Task goal —
Copy the items word for word, starting at the line that contains "At which category" and stopping after the line that contains "Which range on". Omit the pictures.

Segment Start: Data records

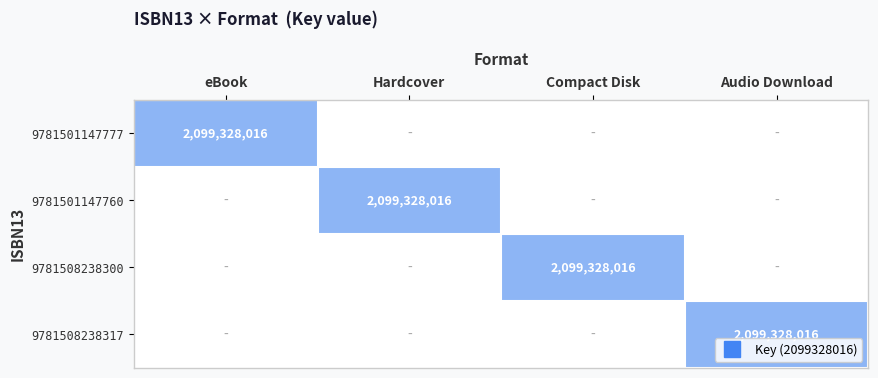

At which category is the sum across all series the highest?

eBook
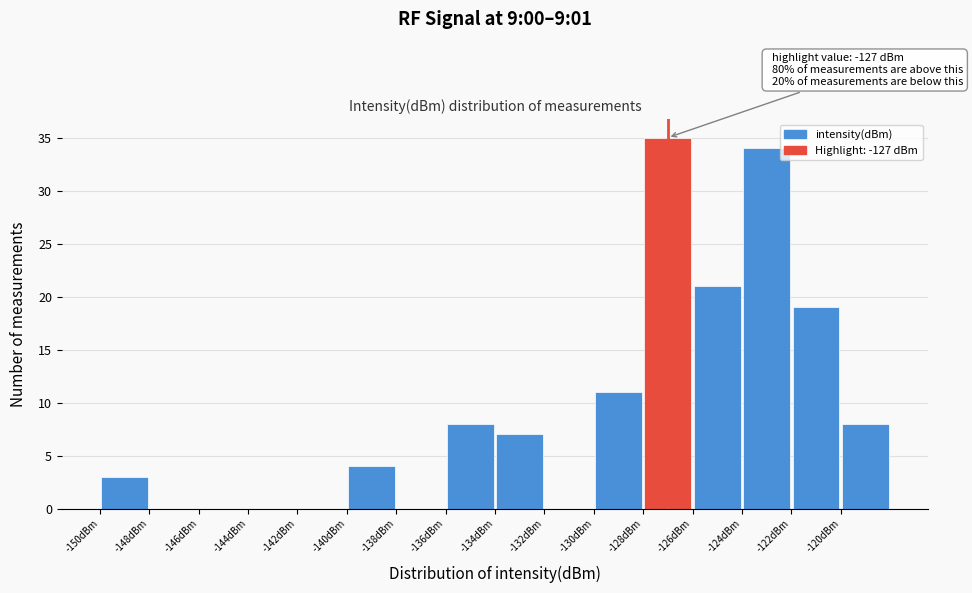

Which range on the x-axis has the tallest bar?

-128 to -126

Segment End: Data records
Segment Start: Data records

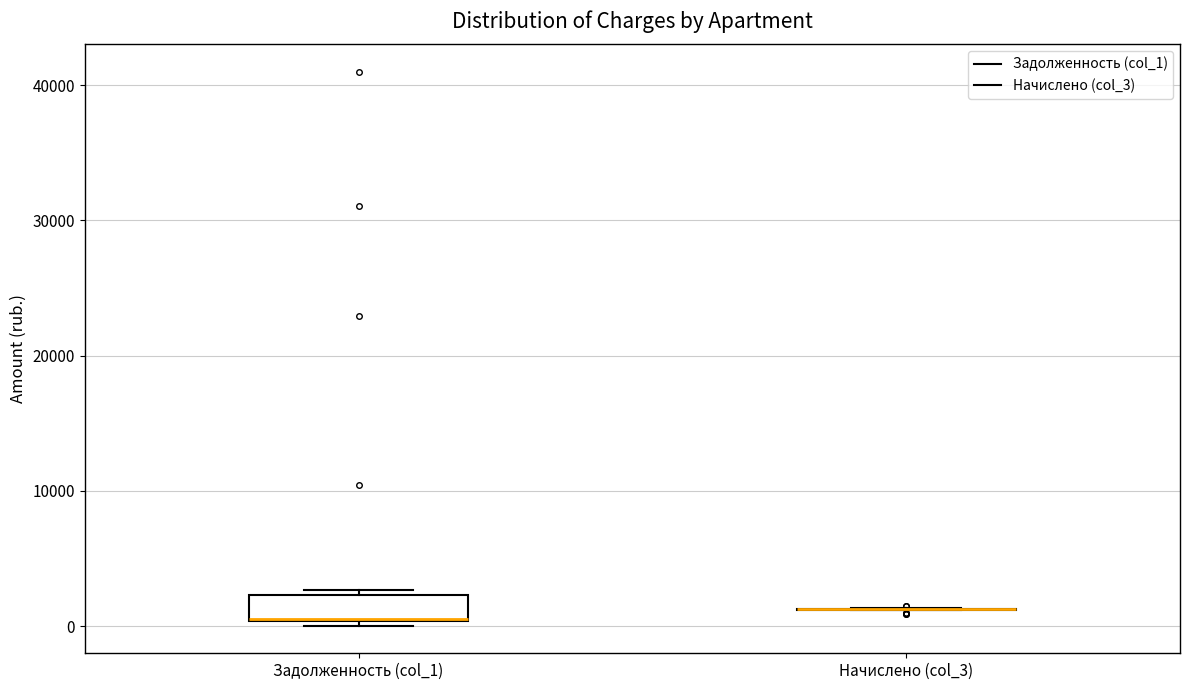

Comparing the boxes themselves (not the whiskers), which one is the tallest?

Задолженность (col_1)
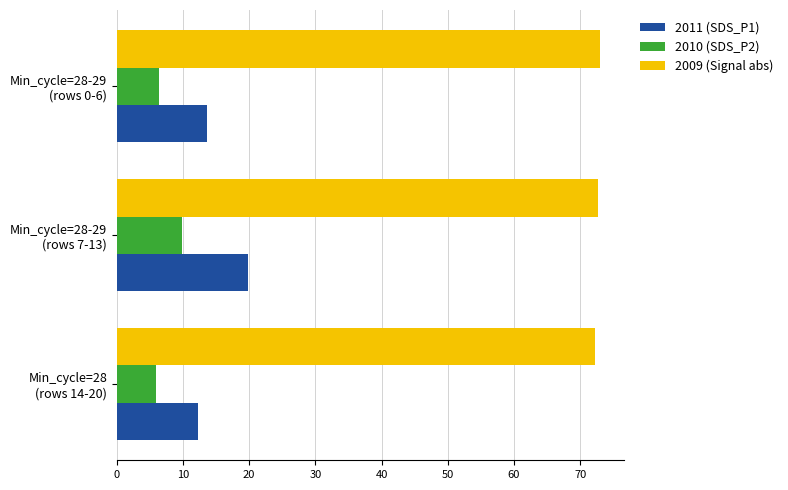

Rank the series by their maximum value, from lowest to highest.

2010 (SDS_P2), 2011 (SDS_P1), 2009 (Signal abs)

Segment End: Data records
Segment Start: Data records

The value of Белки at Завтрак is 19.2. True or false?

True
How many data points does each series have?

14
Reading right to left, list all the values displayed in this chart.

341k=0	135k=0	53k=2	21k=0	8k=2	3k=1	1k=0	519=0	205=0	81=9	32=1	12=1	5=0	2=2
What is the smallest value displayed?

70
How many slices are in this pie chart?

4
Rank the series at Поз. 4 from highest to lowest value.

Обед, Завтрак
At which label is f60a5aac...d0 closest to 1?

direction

Segment End: Data records

Response —
At which category is the sum across all series the highest?

eBook

Which range on the x-axis has the tallest bar?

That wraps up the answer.